(WHAT THE TASK REQUIRES):
Please take the records that follow and repeat exactly the lines starting with the line with "microscopy of embryonal" and going on through the line with "(renal) was stained".
+++ THE RECORDS
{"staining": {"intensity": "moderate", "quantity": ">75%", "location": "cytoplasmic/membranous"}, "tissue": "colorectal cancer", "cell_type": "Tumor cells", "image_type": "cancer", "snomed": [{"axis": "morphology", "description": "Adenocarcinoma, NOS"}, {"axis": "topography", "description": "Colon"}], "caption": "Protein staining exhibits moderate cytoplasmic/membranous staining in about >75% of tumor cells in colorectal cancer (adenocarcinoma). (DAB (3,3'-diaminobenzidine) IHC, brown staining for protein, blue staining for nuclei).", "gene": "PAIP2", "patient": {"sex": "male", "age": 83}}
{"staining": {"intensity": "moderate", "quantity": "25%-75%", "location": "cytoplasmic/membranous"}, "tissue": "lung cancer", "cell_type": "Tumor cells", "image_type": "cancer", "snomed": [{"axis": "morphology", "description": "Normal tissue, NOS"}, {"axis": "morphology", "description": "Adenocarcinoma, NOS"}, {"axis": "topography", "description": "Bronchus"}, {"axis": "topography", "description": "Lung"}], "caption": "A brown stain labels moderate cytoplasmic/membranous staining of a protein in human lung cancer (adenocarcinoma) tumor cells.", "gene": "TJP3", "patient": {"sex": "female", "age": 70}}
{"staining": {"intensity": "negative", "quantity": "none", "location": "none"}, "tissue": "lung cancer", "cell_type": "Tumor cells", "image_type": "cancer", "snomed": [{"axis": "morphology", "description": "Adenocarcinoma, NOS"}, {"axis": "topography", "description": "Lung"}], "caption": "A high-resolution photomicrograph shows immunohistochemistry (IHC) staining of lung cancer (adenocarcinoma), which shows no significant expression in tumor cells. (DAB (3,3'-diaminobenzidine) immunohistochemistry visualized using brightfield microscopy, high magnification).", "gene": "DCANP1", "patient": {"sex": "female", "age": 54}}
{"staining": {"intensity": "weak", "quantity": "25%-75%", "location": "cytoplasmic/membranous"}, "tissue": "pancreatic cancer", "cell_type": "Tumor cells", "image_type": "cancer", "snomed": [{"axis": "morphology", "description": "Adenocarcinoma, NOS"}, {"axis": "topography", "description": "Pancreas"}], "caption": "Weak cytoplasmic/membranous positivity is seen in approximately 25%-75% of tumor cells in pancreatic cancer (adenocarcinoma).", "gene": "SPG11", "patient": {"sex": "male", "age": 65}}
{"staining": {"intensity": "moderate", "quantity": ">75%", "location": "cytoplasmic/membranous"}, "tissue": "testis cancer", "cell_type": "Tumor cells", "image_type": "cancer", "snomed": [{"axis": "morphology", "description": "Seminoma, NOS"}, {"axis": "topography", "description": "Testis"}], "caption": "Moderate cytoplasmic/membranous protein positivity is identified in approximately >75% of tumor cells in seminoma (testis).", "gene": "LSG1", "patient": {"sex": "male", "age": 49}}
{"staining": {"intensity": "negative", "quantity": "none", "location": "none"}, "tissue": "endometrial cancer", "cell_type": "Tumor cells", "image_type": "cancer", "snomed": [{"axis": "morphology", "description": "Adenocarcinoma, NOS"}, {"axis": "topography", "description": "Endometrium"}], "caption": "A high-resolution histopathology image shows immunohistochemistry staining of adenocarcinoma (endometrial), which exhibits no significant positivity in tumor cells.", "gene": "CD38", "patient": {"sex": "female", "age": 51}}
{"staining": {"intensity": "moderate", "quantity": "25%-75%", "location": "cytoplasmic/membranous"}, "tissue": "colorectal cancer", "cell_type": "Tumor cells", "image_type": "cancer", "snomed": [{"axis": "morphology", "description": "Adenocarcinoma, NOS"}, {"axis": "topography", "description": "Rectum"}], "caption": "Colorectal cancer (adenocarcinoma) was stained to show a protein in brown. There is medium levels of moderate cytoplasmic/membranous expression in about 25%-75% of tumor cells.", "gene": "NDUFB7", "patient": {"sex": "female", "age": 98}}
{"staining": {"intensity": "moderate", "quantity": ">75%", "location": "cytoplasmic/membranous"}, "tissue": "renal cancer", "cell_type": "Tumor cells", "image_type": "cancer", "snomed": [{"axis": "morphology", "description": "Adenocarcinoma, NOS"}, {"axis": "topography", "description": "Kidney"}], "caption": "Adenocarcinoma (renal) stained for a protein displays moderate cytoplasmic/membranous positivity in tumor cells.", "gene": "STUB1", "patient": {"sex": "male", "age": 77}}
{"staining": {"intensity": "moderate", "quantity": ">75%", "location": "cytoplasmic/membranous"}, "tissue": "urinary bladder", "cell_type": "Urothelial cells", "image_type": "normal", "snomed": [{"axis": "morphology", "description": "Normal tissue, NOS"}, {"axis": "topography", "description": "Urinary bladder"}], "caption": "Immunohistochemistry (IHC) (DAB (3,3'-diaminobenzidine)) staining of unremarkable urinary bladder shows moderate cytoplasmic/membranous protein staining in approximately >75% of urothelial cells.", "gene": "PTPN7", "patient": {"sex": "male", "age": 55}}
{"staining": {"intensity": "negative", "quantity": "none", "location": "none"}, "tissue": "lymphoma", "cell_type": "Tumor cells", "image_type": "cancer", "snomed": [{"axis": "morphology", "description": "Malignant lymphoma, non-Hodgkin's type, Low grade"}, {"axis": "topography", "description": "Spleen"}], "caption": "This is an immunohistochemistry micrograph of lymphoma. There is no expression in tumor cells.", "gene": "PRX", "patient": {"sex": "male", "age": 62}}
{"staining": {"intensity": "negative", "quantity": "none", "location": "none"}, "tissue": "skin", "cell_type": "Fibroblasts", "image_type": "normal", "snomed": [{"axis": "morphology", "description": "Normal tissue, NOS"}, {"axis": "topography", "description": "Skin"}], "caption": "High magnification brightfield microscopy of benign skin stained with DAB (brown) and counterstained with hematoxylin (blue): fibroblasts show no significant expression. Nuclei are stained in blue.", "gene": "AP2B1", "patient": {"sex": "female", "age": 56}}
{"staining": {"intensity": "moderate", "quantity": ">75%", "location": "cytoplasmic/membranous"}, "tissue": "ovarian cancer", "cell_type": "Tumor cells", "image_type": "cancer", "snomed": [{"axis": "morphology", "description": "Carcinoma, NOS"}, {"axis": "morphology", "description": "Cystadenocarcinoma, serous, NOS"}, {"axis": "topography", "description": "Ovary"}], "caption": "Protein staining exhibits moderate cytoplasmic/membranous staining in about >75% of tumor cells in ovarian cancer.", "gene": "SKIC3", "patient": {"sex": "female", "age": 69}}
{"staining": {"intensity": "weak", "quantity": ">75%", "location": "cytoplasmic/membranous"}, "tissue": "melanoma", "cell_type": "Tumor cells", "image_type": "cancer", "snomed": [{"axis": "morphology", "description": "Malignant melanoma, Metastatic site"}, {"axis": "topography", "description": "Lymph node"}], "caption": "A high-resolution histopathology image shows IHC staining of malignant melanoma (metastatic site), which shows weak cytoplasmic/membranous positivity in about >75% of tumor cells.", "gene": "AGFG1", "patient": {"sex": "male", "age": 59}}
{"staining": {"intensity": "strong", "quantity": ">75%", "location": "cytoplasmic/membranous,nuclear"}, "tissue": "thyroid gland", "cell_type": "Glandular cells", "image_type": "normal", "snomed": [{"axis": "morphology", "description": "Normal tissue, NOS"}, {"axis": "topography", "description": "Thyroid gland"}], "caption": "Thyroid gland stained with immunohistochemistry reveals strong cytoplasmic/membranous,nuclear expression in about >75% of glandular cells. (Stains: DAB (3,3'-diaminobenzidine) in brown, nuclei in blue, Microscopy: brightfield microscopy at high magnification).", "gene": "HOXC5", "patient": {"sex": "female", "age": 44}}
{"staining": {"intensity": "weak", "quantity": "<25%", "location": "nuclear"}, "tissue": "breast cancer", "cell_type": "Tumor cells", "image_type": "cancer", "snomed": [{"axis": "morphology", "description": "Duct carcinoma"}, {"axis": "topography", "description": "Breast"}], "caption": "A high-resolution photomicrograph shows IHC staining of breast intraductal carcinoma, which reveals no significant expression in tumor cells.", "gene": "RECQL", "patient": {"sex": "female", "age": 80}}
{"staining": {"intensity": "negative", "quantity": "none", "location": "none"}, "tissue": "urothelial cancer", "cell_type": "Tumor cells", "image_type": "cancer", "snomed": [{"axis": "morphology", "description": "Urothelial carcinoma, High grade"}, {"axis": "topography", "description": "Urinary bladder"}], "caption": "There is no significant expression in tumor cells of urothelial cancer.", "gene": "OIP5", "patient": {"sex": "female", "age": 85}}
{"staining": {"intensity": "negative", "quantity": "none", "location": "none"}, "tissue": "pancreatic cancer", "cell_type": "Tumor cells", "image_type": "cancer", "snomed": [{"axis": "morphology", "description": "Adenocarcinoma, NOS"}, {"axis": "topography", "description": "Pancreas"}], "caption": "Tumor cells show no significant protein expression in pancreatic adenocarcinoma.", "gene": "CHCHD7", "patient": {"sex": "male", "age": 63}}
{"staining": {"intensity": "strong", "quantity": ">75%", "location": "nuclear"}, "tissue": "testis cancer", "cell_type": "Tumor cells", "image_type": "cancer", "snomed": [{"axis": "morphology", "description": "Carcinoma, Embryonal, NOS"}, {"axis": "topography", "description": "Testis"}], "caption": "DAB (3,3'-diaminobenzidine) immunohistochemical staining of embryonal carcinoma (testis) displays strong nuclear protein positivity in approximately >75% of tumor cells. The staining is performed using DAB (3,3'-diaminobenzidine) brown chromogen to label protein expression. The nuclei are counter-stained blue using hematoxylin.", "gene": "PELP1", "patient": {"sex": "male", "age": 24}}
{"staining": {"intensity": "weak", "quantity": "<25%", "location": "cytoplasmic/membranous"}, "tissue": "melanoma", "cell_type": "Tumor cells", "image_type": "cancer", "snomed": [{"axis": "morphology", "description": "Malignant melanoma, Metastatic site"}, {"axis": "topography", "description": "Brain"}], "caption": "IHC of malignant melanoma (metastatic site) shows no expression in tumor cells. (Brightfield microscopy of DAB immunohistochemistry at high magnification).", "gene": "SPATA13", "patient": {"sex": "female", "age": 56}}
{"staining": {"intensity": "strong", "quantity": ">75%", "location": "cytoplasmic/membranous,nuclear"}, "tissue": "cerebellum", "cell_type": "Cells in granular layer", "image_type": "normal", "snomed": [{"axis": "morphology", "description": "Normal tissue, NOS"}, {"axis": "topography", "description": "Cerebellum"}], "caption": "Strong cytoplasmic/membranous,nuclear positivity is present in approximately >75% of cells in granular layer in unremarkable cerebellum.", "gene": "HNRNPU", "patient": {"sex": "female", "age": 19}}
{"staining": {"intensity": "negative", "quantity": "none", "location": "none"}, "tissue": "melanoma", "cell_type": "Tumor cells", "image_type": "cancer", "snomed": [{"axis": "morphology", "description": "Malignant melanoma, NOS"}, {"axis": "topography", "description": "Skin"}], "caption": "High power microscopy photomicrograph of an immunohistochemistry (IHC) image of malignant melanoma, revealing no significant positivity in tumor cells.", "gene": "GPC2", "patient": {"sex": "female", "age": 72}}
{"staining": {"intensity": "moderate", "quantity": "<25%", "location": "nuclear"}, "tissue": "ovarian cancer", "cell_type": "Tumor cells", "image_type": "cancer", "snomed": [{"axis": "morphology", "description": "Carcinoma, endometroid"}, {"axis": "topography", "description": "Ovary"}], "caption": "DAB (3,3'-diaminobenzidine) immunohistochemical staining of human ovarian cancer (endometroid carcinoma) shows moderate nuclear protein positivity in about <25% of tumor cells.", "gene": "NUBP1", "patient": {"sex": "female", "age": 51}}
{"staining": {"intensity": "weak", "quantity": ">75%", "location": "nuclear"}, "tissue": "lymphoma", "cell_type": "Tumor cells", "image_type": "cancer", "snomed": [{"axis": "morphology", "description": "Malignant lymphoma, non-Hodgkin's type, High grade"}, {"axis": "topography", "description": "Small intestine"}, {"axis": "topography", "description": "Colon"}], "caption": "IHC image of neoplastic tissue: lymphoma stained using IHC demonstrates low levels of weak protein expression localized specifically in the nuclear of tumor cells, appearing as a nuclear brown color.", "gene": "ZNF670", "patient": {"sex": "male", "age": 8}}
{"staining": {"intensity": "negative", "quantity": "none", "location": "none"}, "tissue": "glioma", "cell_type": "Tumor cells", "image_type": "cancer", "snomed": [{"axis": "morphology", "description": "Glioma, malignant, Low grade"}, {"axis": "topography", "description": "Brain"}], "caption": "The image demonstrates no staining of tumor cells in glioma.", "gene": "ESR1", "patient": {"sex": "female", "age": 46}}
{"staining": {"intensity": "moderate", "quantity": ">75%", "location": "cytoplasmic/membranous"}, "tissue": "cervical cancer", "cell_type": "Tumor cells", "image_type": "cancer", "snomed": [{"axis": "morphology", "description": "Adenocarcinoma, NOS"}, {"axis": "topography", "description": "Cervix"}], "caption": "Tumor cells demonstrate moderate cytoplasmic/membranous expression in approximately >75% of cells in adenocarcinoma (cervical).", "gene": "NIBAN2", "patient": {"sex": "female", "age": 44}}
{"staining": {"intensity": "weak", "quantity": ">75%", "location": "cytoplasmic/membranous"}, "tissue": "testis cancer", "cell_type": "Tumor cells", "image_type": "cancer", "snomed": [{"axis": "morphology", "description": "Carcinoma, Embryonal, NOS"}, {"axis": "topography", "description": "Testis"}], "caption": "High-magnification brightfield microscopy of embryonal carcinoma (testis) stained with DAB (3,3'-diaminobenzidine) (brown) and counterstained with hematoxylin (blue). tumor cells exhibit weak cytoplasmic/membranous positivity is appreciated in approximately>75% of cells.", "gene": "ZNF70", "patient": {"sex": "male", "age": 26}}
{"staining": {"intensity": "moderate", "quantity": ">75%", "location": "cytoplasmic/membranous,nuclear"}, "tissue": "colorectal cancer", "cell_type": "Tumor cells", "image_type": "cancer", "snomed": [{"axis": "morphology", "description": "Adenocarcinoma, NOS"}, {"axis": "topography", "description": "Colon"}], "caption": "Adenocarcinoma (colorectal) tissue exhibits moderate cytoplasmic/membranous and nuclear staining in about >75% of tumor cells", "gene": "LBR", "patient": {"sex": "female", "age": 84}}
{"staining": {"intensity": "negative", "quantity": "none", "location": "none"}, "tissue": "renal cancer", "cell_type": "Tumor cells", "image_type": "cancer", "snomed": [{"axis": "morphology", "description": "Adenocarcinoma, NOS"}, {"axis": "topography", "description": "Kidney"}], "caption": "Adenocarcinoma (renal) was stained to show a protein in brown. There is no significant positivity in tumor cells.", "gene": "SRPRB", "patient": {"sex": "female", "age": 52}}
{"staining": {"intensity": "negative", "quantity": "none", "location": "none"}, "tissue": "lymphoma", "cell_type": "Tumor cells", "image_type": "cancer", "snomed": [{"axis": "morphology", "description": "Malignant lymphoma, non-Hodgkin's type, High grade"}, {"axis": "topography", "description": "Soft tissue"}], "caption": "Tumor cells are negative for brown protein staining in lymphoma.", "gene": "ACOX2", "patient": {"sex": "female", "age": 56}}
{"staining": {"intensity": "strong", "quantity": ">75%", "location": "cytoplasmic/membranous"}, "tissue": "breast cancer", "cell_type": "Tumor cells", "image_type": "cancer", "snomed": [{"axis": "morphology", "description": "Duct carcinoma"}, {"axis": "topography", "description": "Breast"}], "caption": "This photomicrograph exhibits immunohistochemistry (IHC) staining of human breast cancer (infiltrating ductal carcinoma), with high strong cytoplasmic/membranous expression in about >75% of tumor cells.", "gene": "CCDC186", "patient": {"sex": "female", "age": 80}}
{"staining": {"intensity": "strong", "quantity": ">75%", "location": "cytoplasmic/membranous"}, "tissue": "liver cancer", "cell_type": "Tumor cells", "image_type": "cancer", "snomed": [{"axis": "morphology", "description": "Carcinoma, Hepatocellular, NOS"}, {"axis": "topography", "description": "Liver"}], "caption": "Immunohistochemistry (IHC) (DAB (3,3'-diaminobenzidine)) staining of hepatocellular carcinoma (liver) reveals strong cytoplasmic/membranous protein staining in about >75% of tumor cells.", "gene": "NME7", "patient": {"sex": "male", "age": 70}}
++++++
(ANSWER FOR THE TASK):
{"staining": {"intensity": "weak", "quantity": ">75%", "location": "cytoplasmic/membranous"}, "tissue": "testis cancer", "cell_type": "Tumor cells", "image_type": "cancer", "snomed": [{"axis": "morphology", "description": "Carcinoma, Embryonal, NOS"}, {"axis": "topography", "description": "Testis"}], "caption": "High-magnification brightfield microscopy of embryonal carcinoma (testis) stained with DAB (3,3'-diaminobenzidine) (brown) and counterstained with hematoxylin (blue). tumor cells exhibit weak cytoplasmic/membranous positivity is appreciated in approximately>75% of cells.", "gene": "ZNF70", "patient": {"sex": "male", "age": 26}}
{"staining": {"intensity": "moderate", "quantity": ">75%", "location": "cytoplasmic/membranous,nuclear"}, "tissue": "colorectal cancer", "cell_type": "Tumor cells", "image_type": "cancer", "snomed": [{"axis": "morphology", "description": "Adenocarcinoma, NOS"}, {"axis": "topography", "description": "Colon"}], "caption": "Adenocarcinoma (colorectal) tissue exhibits moderate cytoplasmic/membranous and nuclear staining in about >75% of tumor cells", "gene": "LBR", "patient": {"sex": "female", "age": 84}}
{"staining": {"intensity": "negative", "quantity": "none", "location": "none"}, "tissue": "renal cancer", "cell_type": "Tumor cells", "image_type": "cancer", "snomed": [{"axis": "morphology", "description": "Adenocarcinoma, NOS"}, {"axis": "topography", "description": "Kidney"}], "caption": "Adenocarcinoma (renal) was stained to show a protein in brown. There is no significant positivity in tumor cells.", "gene": "SRPRB", "patient": {"sex": "female", "age": 52}}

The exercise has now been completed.